Avec raison, le chef de l'opposition officielle souligne que les hausses prévues des cotisations de l'assurance emploi (35% sur quatre ans) constituent bel et bien une augmentation du fardeau fiscal, contrairement aux prétentions du gouvernement. Cependant, si ces cotisations ne sont pas augmentées, Ottawa devra trouver 8 milliards de plus pour équilibrer son budget en 2014-2015; où un gouvernement libéral dénicherait-il cette somme?

Bien sûr, le rôle principal des partis de l'opposition est de critiquer le gouvernement. De plus, d'un point de vue stratégique, un parti aspirant à gouverner doit éviter de mettre de l'avant des propositions trop détaillées, sinon il offrira une cible facile au gouvernement en place.
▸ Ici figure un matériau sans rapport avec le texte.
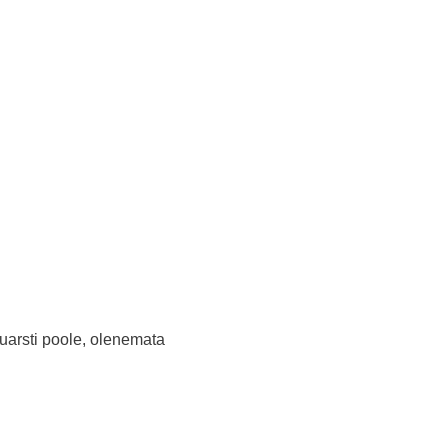
guarsti poole, olenemata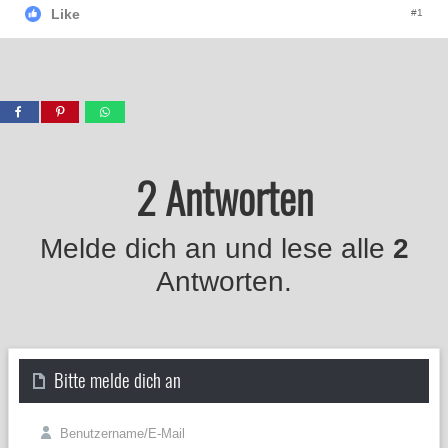
Like
#1
2 Antworten
Melde dich an und lese alle
2
Antworten.
Bitte melde dich an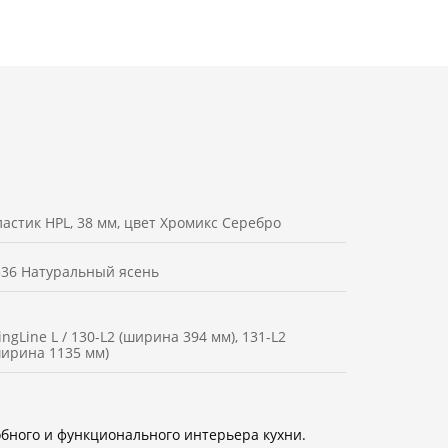
ластик HPL, 38 мм, цвет Хромикс Серебро
536 Натуральный ясень
ngLine L / 130-L2 (ширина 394 мм), 131-L2
ширина 1135 мм)
бного и функционального интерьера кухни.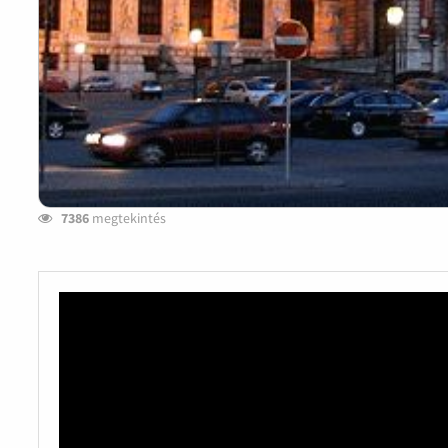
7386
megtekintés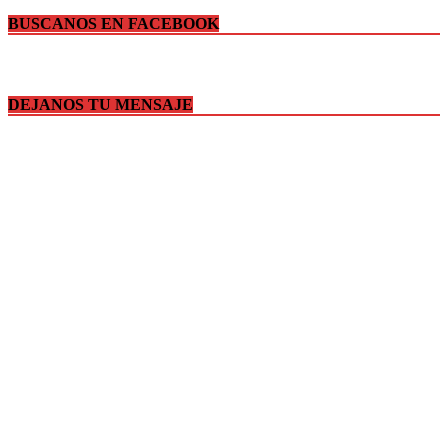
BUSCANOS EN FACEBOOK
DEJANOS TU MENSAJE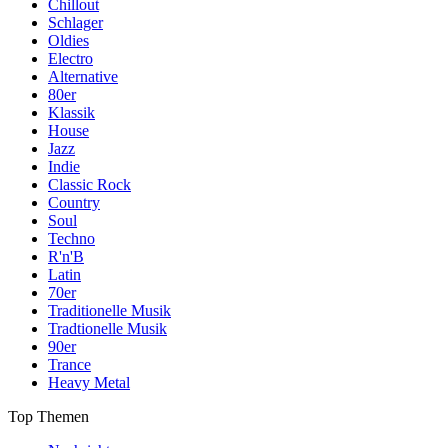
Chillout
Schlager
Oldies
Electro
Alternative
80er
Klassik
House
Jazz
Indie
Classic Rock
Country
Soul
Techno
R'n'B
Latin
70er
Traditionelle Musik
Tradtionelle Musik
90er
Trance
Heavy Metal
Top Themen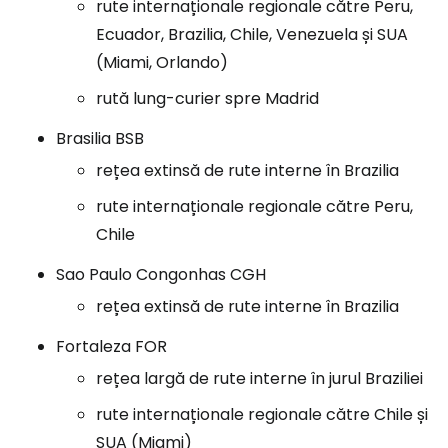
rute internaționale regionale către Peru,
Ecuador, Brazilia, Chile, Venezuela și SUA
(Miami, Orlando)
rută lung-curier spre Madrid
Brasilia BSB
rețea extinsă de rute interne în Brazilia
rute internaționale regionale către Peru,
Chile
Sao Paulo Congonhas CGH
rețea extinsă de rute interne în Brazilia
Fortaleza FOR
rețea largă de rute interne în jurul Braziliei
rute internaționale regionale către Chile și
SUA (Miami)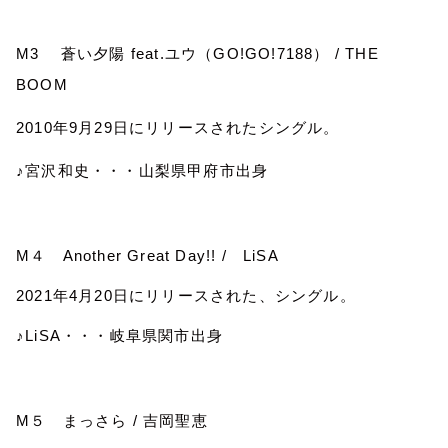
M3
蒼い夕陽
feat.
ユウ（
GO!GO!7188
）
/ THE
BOOM
2010
年
9
月
29
日にリリースされたシングル。
♪宮沢和史・・・山梨県甲府市出身
M
４
Another Great Day!! /
LiSA
2021
年
4
月
20
日にリリースされた、シングル。
♪
LiSA
・・・岐阜県関市出身
M
５ まっさら
/
吉岡聖恵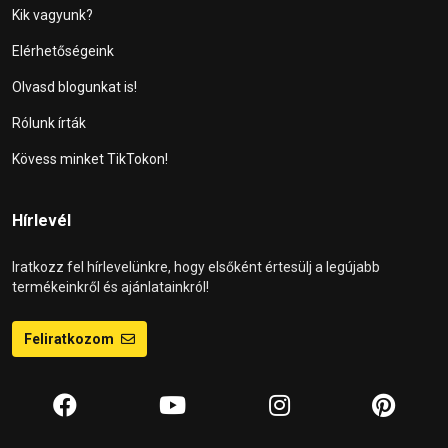
Kik vagyunk?
Elérhetőségeink
Olvasd blogunkat is!
Rólunk írták
Kövess minket TikTokon!
Hírlevél
Iratkozz fel hírlevelünkre, hogy elsőként értesülj a legújabb
termékeinkről és ajánlatainkról!
Feliratkozom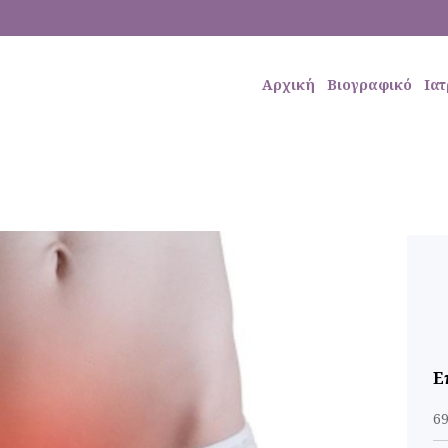
Αρχική
Βιογραφικό
Ιατ
Ε
6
Cela dit, il faudra bien que le Parti libéral donne aux Canadiens une idée de la manière dont il abordera les problèmes auxquels le gouvernement fédéral est confronté. Il n'est pas responsable d'affirmer qu'il faut dépenser plus ici et là sans expliquer comment on y arrivera sans creuser davantage le fossé budgétaire.

«Ce budget échoue les tests de la crédibilité, de la vision et de l'ambition», estime M. Ignatieff. On sait que le chef libéral a une vision ambitieuse pour l'avenir du Canada, une vision que nous partageons. Au chapitre de la crédibilité toutefois, la preuve reste à faire.